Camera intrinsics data

^^^^^^^^^^^^^^^^

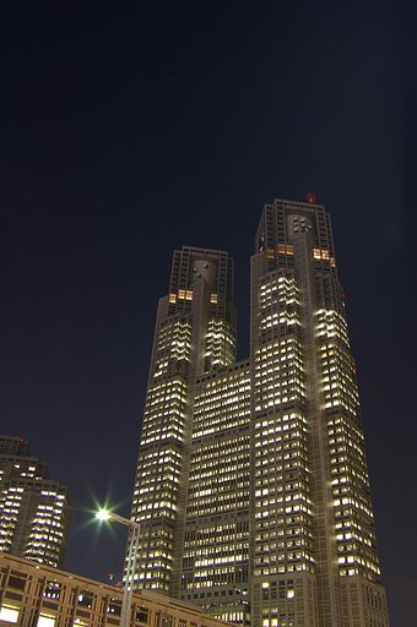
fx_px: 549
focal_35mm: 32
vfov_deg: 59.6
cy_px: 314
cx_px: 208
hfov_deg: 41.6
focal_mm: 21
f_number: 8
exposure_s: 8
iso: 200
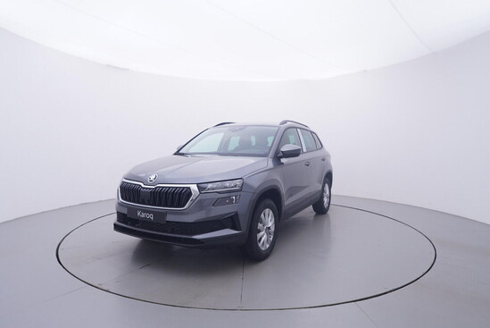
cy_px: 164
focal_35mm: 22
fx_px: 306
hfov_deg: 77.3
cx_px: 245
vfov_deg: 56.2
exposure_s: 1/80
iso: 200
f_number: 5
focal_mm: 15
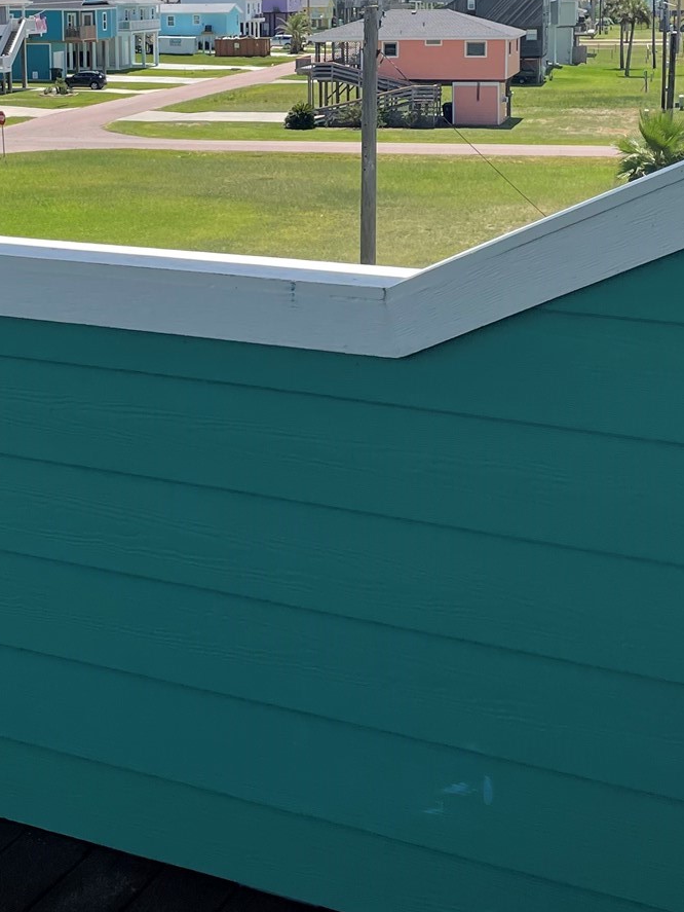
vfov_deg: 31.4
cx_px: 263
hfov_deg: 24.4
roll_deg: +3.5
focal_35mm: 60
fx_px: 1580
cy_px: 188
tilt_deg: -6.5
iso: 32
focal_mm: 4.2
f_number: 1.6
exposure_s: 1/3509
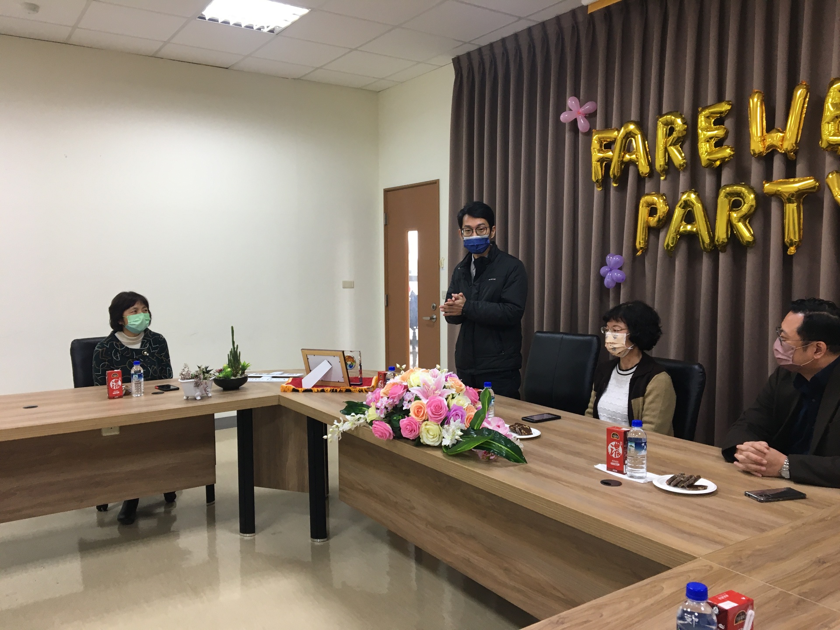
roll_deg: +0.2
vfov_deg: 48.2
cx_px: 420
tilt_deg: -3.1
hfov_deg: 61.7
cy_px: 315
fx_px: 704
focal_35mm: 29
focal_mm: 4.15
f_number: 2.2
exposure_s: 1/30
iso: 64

^^^^^^^^^^^^^^^^

Task goal: Output the lines of the data exactly, starting at the first and ending with the line that has "f_number: 2.2". Pictures are not part of it.

Output for this exercise:
fx_px: 549
focal_35mm: 32
vfov_deg: 59.6
cy_px: 314
cx_px: 208
hfov_deg: 41.6
focal_mm: 21
f_number: 8
exposure_s: 8
iso: 200
cy_px: 164
focal_35mm: 22
fx_px: 306
hfov_deg: 77.3
cx_px: 245
vfov_deg: 56.2
exposure_s: 1/80
iso: 200
f_number: 5
focal_mm: 15
vfov_deg: 31.4
cx_px: 263
hfov_deg: 24.4
roll_deg: +3.5
focal_35mm: 60
fx_px: 1580
cy_px: 188
tilt_deg: -6.5
iso: 32
focal_mm: 4.2
f_number: 1.6
exposure_s: 1/3509
roll_deg: +0.2
vfov_deg: 48.2
cx_px: 420
tilt_deg: -3.1
hfov_deg: 61.7
cy_px: 315
fx_px: 704
focal_35mm: 29
focal_mm: 4.15
f_number: 2.2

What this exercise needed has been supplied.